- Born: Tiffany Page 16 April 1986 (age 40) Worcester, Worcestershire, England
- Genres: Pop rock, soft rock
- Occupations: Singer-songwriter
- Instruments: Vocals, guitar
- Years active: 2009–present
- Website: http://www.tiffanypage.com

= Tiffany Page =

English singer-songwriter (born 1986)

Tiffany Page (born 16 April 1986) is an English singer-songwriter based in London.
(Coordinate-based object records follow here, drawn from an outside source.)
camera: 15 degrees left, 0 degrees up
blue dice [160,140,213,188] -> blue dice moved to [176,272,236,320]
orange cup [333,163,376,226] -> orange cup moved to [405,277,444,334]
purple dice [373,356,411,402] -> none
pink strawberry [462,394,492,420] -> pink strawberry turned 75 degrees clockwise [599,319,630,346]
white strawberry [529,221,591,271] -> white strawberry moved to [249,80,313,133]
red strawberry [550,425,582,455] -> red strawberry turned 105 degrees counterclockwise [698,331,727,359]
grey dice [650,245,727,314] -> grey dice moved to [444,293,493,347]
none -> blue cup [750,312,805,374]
Her debut single "Walk Away Slow" was released on 15 March 2010. Her second single, "On Your Head", started to receive airplay on radio stations across the UK.

In 2010 she toured with Hole as their supporting artist.
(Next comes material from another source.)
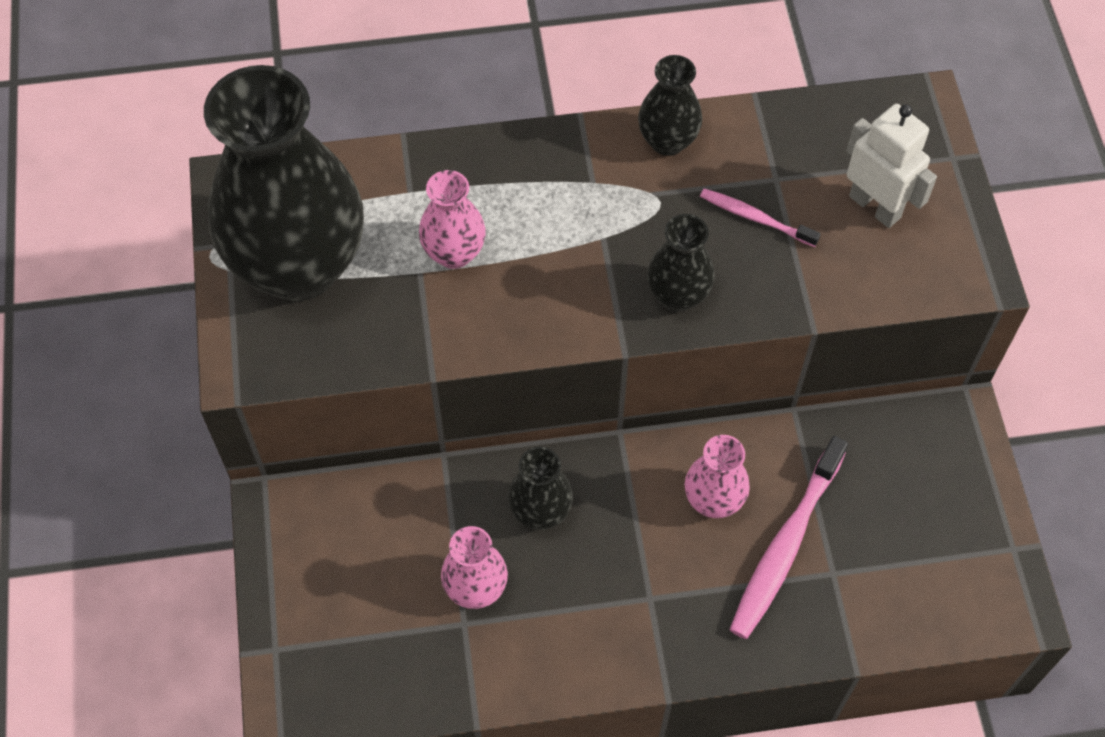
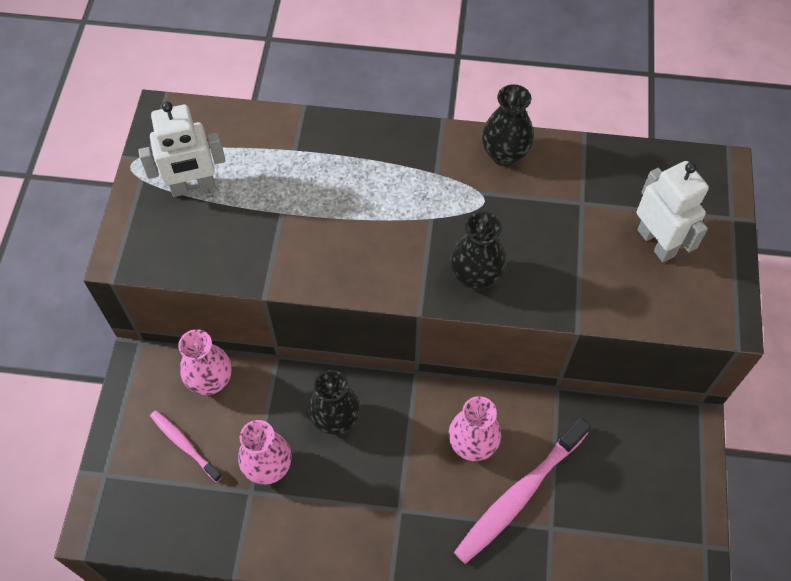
camera: 15 degrees right, 0 degrees up
black vase [204,65,364,301] -> white robot [138,101,226,197]
pink vase [419,170,486,269] -> pink vase moved to [178,329,232,395]
pink toothbrush [700,189,821,247] -> pink toothbrush moved to [150,410,222,482]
In 2015, a new single, "Suburbia" was released, followed by 2016 releases called "Believer" and "Girls".

In 2017, she teamed up with Nicholas Dagnall and Harry Valentine on their California Indie album for two tracks, entitled "Too Good to Lose" and "Late Night Drive".

==Biography==
Page was born in England 1986, spent some of her childhood in Zimbabwe before returning to England to live in London in the 1990s. She performed in the London club scene before being signed to Mercury Records in early 2009. She spent early 2010 supporting the Noisettes in London, Brighton, Manchester, Newcastle, Liverpool and Bristol. She posted a cover of Rihanna's song, "Rude Boy" on YouTube.
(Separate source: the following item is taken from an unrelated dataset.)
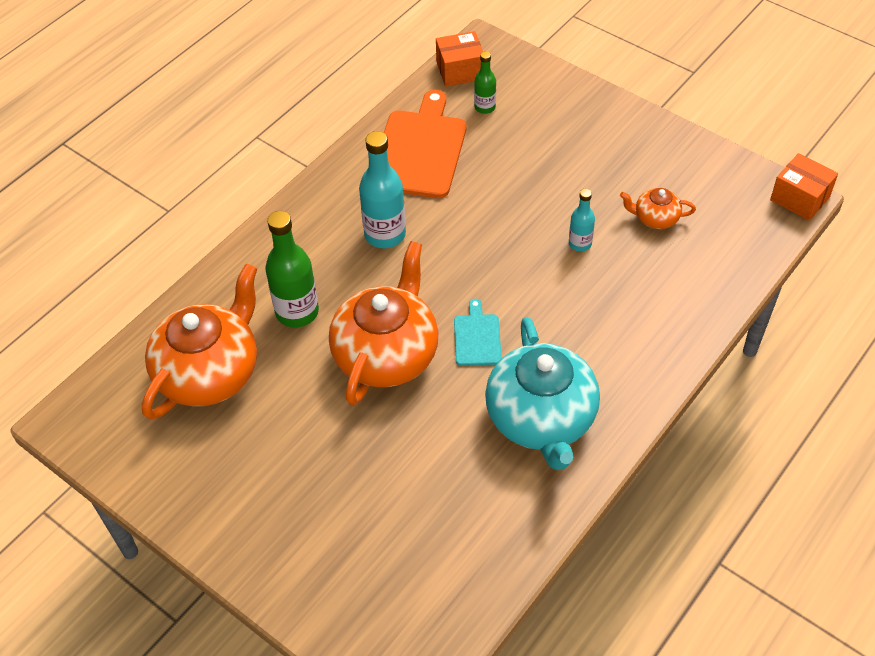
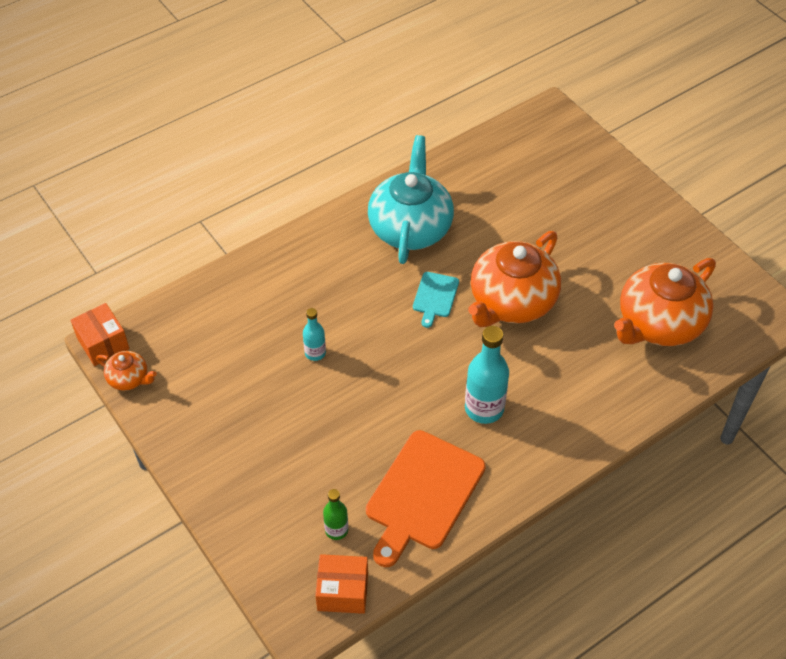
camera: 165 degrees left, 0 degrees up
green bottle [266,211,319,328] -> none
orange teapot [620,188,696,229] -> orange teapot moved to [96,351,157,391]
Page's music is influenced and inspired by grunge and rock artists such as Nirvana, Hole, Babes in Toyland, L7 and Queens of The Stone Age. Previously managed by Sports Entertainment Group, she moved to Crown Talent with Marc Marot in January 2012.

==Music career==
Page released two singles, the first being "Walk Away Slow", followed by "On Your Head" on 24 May 2010, included on her self-titled début album, which was due for release on 20 September 2010 and created in a promotional format but never actually released. Her songs have been played on national television on shows such as Live from Studio Five and GMTV.

In 2010, she was present at many of that year's festivals including Hard Rock Calling, Tramlines and V Festival.

In 2020, her previously shelved début album, named Walk Away Slow, was released digitally under the label LIBELLULA creativestudios.

==Songs==
The track listing for the original album (2010) was;
- "Walk Away Slow"
- "Hope He Doesn't Know About You"
- "On Your Head"
- "You Won't"
- "Out of My Mind"
- "Heaven Ain't Easy"
- "7 Years Too Late"
- "Reminders"
- "Police"
- "Break The Chain"
- "Playing With Fire"
- "I Am The Blaze"

These five tunes originated around the same time but did not feature on the album;
- Better Late Than Never
- Something About Him
- Too Drunk
- What They Teach You
- Roam

These were due to feature on the second album (2012)
- Painkiller
- 9 Bar

The 2016 release of "Girls" also contained a B-side track called "Worse Without You".

Page has also covered versions of three other songs including "Rude Boy" (Rihanna), "Girls Just Wanna Have Fun" (Cyndi Lauper) and "Supermassive Black Hole" (Muse).